Hey everyone, I'm new here, so apologies if my question is broad or a bit obvious. I'm a biotechnology graduate doing an internship for the summer. I have some limited experience in bioinformatics, but I've spent the last month learning QIIME, reading papers and getting a sense of 16s rRNA analysis.
I am looking to create a library of 10 pathogenic bacteria. the aim is to identify with accuracy if the 16S rRNA sample is one of these 10 or not.
I was thinking the best way to do this would be to get 100 sequeneces of each of the species of interest (E. coli, Klebsiella) from SILVA and run a MSA. I've done this with Seaview. From this MSA I would like to create a representative 16s rRNA sequence for each species (think of it as an average of all of them). From the 100 seqs MSA, I was hoping to be able to identify conserved/variable regions for each species, that I can use to accurately identify if the sample contains one of the 10 bacterial species or not.
I was wondering, how best I can go about this. I found this 2012 paper entitled "Fast discovery and visualization of conserved regions in DNA sequences using quasi-alignment Nagar et al "
Here, they use some R packages including "Quasi Align". Following the links provided, it shows that these tools were last updated in 2015 and are no longer supported by R.
I then tried to look up more recent papers, but nothing of interest popped up.
I was wondering if you would be so kind as to share your knowledge and give some constructive criticism on shown best to go about this.

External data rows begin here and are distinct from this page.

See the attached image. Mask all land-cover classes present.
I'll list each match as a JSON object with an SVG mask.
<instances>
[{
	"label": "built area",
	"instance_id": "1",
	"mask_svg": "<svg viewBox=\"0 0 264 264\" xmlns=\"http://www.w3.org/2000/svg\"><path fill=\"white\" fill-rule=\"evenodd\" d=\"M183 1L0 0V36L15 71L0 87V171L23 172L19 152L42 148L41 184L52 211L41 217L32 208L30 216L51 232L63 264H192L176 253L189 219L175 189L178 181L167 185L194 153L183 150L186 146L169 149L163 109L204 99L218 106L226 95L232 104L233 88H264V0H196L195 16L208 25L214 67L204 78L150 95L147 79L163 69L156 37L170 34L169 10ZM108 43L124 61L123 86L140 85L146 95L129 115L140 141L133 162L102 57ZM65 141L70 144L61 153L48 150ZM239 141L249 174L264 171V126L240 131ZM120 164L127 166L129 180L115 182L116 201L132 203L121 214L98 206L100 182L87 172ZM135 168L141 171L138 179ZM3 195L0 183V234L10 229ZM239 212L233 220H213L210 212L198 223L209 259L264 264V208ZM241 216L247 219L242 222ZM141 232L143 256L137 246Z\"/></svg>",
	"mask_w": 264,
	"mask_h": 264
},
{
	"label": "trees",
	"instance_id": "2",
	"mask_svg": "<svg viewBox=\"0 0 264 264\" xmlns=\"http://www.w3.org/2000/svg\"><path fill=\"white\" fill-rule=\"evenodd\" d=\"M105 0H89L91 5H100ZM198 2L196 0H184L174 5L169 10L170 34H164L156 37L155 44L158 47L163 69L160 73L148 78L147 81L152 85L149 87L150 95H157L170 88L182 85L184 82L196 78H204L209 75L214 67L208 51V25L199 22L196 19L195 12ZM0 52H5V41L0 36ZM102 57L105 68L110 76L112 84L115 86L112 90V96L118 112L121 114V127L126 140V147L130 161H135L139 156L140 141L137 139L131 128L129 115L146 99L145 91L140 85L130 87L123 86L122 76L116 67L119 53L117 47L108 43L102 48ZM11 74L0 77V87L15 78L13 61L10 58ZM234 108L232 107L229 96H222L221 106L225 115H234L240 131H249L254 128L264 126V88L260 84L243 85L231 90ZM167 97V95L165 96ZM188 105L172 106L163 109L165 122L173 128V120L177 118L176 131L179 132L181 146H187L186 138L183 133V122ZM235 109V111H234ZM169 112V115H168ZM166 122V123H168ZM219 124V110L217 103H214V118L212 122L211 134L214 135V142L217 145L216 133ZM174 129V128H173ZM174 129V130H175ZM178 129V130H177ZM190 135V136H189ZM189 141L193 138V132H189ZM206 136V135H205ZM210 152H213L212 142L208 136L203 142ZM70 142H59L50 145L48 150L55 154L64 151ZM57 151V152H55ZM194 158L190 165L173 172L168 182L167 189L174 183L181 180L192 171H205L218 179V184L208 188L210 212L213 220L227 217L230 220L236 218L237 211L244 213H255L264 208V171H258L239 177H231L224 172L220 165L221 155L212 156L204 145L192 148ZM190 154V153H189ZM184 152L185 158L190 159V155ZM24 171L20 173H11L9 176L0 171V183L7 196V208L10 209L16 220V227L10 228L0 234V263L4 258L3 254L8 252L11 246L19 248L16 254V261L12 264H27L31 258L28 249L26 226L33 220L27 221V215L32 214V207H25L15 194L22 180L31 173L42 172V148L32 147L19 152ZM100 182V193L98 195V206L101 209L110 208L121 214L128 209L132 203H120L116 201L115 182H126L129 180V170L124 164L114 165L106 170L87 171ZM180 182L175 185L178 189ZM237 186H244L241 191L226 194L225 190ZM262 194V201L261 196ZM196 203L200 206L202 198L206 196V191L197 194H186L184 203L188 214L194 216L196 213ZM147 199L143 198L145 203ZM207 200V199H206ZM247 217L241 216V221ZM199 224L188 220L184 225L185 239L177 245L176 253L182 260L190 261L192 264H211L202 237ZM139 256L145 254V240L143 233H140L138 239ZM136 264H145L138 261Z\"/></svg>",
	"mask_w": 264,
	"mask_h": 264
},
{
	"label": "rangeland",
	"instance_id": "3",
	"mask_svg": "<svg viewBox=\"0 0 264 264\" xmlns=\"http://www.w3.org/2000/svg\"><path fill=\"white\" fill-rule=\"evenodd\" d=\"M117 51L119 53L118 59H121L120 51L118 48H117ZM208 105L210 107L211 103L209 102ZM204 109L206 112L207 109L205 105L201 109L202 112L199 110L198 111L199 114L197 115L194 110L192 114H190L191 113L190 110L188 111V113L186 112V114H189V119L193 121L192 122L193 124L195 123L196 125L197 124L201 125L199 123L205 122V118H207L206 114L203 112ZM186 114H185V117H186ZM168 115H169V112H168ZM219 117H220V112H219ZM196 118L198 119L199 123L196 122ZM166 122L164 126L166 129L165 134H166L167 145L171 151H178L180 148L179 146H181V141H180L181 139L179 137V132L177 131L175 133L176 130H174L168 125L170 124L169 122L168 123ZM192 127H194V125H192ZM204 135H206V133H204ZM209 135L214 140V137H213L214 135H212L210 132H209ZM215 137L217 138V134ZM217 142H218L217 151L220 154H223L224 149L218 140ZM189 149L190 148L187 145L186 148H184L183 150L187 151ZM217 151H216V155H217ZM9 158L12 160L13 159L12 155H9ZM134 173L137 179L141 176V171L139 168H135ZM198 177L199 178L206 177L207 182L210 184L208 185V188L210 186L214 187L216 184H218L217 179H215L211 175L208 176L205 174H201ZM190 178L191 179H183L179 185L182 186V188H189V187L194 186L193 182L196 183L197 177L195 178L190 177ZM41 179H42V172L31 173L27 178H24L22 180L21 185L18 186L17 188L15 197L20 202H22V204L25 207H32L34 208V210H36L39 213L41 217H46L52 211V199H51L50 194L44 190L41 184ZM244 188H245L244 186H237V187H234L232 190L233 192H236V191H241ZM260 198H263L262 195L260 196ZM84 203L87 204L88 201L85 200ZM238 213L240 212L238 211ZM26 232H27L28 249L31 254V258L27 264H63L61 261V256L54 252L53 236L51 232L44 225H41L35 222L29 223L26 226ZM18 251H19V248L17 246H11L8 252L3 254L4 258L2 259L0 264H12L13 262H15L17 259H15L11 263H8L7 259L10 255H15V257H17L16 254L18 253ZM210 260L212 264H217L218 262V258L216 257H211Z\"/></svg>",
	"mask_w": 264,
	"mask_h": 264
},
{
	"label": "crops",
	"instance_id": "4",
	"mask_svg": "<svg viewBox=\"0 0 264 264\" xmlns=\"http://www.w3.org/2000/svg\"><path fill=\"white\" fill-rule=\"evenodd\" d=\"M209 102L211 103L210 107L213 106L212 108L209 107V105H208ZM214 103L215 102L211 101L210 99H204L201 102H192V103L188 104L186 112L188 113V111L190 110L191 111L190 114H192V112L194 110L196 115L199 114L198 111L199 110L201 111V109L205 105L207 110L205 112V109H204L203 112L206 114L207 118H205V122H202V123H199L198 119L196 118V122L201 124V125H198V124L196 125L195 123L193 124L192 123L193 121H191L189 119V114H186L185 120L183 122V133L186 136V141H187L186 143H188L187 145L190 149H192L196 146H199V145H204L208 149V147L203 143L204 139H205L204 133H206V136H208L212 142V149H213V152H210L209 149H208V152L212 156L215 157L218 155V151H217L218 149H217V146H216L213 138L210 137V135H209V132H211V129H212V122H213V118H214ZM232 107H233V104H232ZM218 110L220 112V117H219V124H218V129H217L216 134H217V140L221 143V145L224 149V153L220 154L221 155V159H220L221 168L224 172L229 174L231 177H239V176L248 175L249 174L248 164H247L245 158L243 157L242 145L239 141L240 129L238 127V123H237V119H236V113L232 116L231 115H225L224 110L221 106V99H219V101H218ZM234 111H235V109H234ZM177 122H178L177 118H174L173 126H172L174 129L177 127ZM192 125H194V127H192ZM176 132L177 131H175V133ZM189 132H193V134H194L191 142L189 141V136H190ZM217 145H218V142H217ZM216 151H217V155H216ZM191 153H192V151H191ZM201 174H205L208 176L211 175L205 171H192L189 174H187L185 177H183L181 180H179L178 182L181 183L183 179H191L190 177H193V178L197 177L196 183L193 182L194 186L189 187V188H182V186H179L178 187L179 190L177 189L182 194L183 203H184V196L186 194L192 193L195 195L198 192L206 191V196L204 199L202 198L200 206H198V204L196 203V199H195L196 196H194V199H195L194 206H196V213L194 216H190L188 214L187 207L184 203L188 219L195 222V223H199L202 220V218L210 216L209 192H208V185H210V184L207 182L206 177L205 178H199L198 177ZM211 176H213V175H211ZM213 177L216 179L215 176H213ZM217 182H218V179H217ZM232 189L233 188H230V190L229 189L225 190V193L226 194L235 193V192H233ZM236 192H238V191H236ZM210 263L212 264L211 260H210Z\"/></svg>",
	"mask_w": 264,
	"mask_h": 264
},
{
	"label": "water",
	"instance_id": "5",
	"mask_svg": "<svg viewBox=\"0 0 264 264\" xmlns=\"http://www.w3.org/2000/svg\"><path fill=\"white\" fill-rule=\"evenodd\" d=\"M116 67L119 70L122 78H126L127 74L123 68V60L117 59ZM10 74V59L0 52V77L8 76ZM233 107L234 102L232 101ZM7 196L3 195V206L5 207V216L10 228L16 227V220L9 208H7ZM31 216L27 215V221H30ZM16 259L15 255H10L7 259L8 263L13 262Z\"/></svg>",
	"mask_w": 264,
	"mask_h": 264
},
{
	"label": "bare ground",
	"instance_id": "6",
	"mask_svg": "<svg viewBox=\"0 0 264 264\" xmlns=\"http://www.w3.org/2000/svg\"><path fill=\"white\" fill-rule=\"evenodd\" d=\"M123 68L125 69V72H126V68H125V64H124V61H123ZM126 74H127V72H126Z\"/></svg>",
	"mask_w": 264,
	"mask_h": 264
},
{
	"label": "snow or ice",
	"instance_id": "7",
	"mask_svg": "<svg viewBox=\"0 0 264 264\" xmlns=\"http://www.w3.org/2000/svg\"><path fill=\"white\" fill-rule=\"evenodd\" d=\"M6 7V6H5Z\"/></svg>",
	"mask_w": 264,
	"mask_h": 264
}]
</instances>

In conclusion: I want to identify 16s rRNA conserved and variable regions of 10 different pathogenic bacteria, so I can accurately identify if they are in a sequenced sample or not
Thanks a lot - Rob :)
QIIME2, Mothur and DADA2 implement functions for assigning taxonomic labels to sequences. If you're interested in assigning taxonomic labels to your custom library, you can just use one of those. For example, the
assignTaxonomy
function in DADA2 provides an implementation of the Naïve Bayesian Classifier for this purpose. Further, the 'minBoot' parameter can be used as a measure of accuracy for assigning these labels.Does this help?